Bindle is described as a dark color mixed with lighter colored hair mixed between, this color is a dominant gene. Fawn is usually described as a tan color, it can range from light to dark, and is a recessive gene. Cream is a warmer version of the white and both are recessive.
Are you wondering where does the color blue come from? Well..the blue frenchie color comes from a rare gene known as the dilute gene(d) which alters the coat color of the frenchie from black to blue or gray, and can also cause the change of their eye color.
Why avoid Merle color trend? It is impossible for a Merle French Bulldog to be purebred. French Bulldogs do NOT carry the genetic mutation for Merle. Breeders are crossing into other strains that carry Merle, like a Chihuahua, to create the Merle French Bulldogs. The cross bred pups are then weeded out to pick the Merle examples, which are then bred back to other French Bulldogs. Merle dogs can face alot of health issues ranging from increased fetal mortality rates, deafness, blindness, eye anomalies, and structural defects.
There are a lot of reasons for this, as we have come to understand. The French Bulldog is just not an easy dog to breed.
First of all, very few French Bulldogs can breed naturally, mainly due to their narrow hips which makes mounting difficult. Because of this, most Frenchie females must be artificially inseminated. This is a fairly costly and time consuming process.
Secondly, Frenchie’s tend to have relatively small litters. The average litter of live births is about four puppies, but litters of one or two puppies are very common.
Thirdly, because of the relatively large head and shoulders of the Frenchie puppies in comparison to the size of the birth canal of the typical Frenchie mom, almost all Frenchie’s are delivered by C-section, which is a very costly procedure, especially at the ER Vet, which seems to happen quite frequently.
And fourthly, new-born Frenchie puppies take a great deal of hands-on care and attention. New-born Frenchie’s need to be fed every 2 hours around the clock and they should not be left alone with the mom, at least for the first weeks. Frenchie moms are generally very attentive and good moms, but there is a high probability that a mom will inadvertently rollover on one of her babies and smother it. We couldn’t bear to see this happen, so we are up with them constantly and get sleep deprived when we have new litters.
When these things are taken into consideration, along with the normal vet bills, medicines, food, toys, play areas, shelter, and attention that must be devoted to those dogs, breeding Frenchie’s gets to be an expensive and time consuming proposition.
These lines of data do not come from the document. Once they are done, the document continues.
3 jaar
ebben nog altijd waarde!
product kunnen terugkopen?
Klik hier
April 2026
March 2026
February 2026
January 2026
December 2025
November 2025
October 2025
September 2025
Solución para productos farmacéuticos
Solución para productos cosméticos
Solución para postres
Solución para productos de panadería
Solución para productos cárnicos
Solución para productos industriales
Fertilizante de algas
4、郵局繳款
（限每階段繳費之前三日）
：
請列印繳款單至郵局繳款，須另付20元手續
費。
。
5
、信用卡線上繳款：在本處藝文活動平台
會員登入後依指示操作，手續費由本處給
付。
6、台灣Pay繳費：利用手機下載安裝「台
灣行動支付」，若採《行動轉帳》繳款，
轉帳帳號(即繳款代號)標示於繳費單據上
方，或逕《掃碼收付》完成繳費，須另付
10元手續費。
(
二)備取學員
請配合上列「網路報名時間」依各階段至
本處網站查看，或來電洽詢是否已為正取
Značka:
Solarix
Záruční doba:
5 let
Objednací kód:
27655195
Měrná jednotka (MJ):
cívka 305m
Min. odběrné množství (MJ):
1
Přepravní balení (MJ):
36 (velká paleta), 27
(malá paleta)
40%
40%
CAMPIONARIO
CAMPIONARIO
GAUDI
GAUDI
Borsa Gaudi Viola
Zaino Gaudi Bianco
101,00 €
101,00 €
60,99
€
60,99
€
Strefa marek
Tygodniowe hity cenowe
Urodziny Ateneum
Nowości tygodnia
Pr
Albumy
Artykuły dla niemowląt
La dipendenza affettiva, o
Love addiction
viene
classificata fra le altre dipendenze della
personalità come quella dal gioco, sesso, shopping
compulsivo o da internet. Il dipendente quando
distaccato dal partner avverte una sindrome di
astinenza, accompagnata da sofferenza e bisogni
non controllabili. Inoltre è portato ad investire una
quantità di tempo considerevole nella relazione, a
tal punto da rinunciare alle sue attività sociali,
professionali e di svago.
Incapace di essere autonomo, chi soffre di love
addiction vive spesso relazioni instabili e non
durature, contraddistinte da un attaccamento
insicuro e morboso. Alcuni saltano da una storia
Even with these wonderful dogs selling in the thousands of dollars even for the standard colors, the AKC says that a reputable breeder will do well to break even. There are puppy mills and other disreputable breeders out there that may sell you a dog a little cheaper (unfortunately, even many pets shops buy their dogs from puppy mills where the dogs are repeatedly bred, poorly socialized if at all, and rarely see the outside of a cage). As with everything else in life, you get what you pay for.
By the way, the reason that blues, blue-fawns, and chocolates (and even more so, the extraordinarily rare pure black, black & tan, pure blue and blue & tan Frenchie’s) are more expensive that standard color Frenchie’s is that there is a very high demand for these colors (because they are so beautiful) and they are relatively rare because they are created by recessive genes, which are naturally occurring but not common in Frenchie’s, which means that they must be inherited from both mom and dad. Based on our research and our own experiences, there are no inherent health problems associated with these rare colors, regardless of what some individuals might say.